Das Risiko für Ausbrüche hängt vor allem von der Häufigkeit des Kontakts zwischen Mensch und Tier ab – nicht von genetischen Veränderungen der Erreger. Eine Analyse im Fachjournal Cell liefert neue Erkenntnisse zu Influenza, Ebola, Mpox und SARS-CoV-2.
Berlin – Lange galt als wissenschaftlicher Konsens, dass nur besonders aggressive oder genetisch veränderte Viren den Sprung vom Tier auf den Menschen schaffen und Pandemien auslösen können. Eine aktuelle Studie, die am Montag im Fachjournal Cell (DOI: 10.1016/j.cell.2026.00171-6) veröffentlicht wurde, deutet darauf hin, dass dies nicht zwingend der Fall ist.
Ein Team um den Mediziner Joel Wertheim von der University of California in San Diego rekonstruierte die evolutionäre Geschichte mehrerer hochgefährlicher Viren: Influenza A, Ebola, Marburg, Mpox (Affenpocken) sowie die beiden Coronaviren SARS-CoV und SARS-CoV-2. Das zentrale Ergebnis: Vor dem sogenannten Spillover – dem Überspringen vom tierischen Reservoir auf den Menschen – fanden die Forschenden keine Hinweise auf auffällige Mutationen oder gezielte Anpassungen der Viren.
Aus evolutionsbiologischer Sicht gibt es keine Hinweise darauf, dass SARS-CoV-2 vor seinem Auftreten im Labor oder in einem Zwischenwirt gezielt angepasst wurde. Die Daten widersprechen damit der Vorstellung, Pandemieviren müssten vor ihrem Sprung auf den Menschen evolutionär besonders sein.

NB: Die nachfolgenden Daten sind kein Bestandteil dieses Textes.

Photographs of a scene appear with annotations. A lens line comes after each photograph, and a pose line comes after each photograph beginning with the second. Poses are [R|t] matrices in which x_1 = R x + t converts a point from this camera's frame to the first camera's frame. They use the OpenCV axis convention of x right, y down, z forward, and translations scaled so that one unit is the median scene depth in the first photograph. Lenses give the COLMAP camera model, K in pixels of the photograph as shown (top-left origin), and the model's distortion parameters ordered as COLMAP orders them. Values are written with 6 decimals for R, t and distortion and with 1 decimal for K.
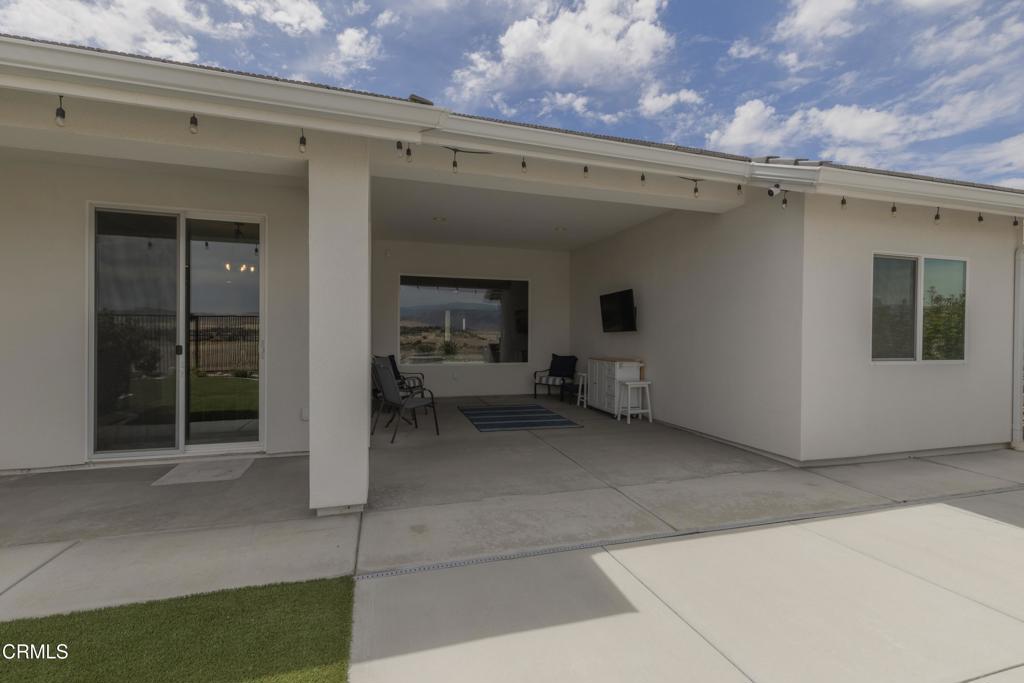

Stattdessen sei nach Ansicht der Forscher entscheidend, wie häufig Menschen mit tierischen Viren in Kontakt kommen. Intensive Tierhaltung, das Vordringen in natürliche Lebensräume und der Handel mit Wildtieren erhöhen demnach die Wahrscheinlichkeit, dass Viren auf Menschen übertragen werden. Pandemien könnten demnach weniger durch seltene genetische Veränderungen, sondern vielmehr durch vom Menschen geschaffene Kontaktzonen entstehen.
Die Ergebnisse haben auch direkte Relevanz für die Diskussion über den Ursprung der Covid-19-Pandemie. Das Fehlen entsprechender evolutionärer Signale entspricht dem, was bei einem natürlichen zoonotischen Ereignis erwartet wird. Die Studie stützt damit die Hypothese eines natürlichen Spillovers.
Die Forschenden schließen Laborexperimente jedoch nicht grundsätzlich aus. Bei der Rückkehr des H1N1-Influenzavirus im Jahr 1977 entdeckten sie genetische Muster, die auf einen Laborstamm hindeuten könnten – möglicherweise im Zusammenhang mit einem fehlgeschlagenen Impfversuch.
Für die Prävention künftiger Pandemien ziehen die Autoren klare Schlüsse: Statt ausschließlich nach gefährlichen Mutationen zu suchen, sollte die Wissenschaft künftig verstärkt auf die Reduzierung von Kontaktmöglichkeiten zwischen Menschen und tierischen Viren setzen. Überwachungssysteme, strengere Regulierungen des Wildtierhandels und der Schutz natürlicher Lebensräume rücken damit in den Vordergrund.
Die Studie markiert nach Ansicht des Teams einen Paradigmenwechsel in der Pandemieforschung: Nicht das Virus allein ist entscheidend, sondern die Art und Weise, wie Menschen mit der Tierwelt interagieren.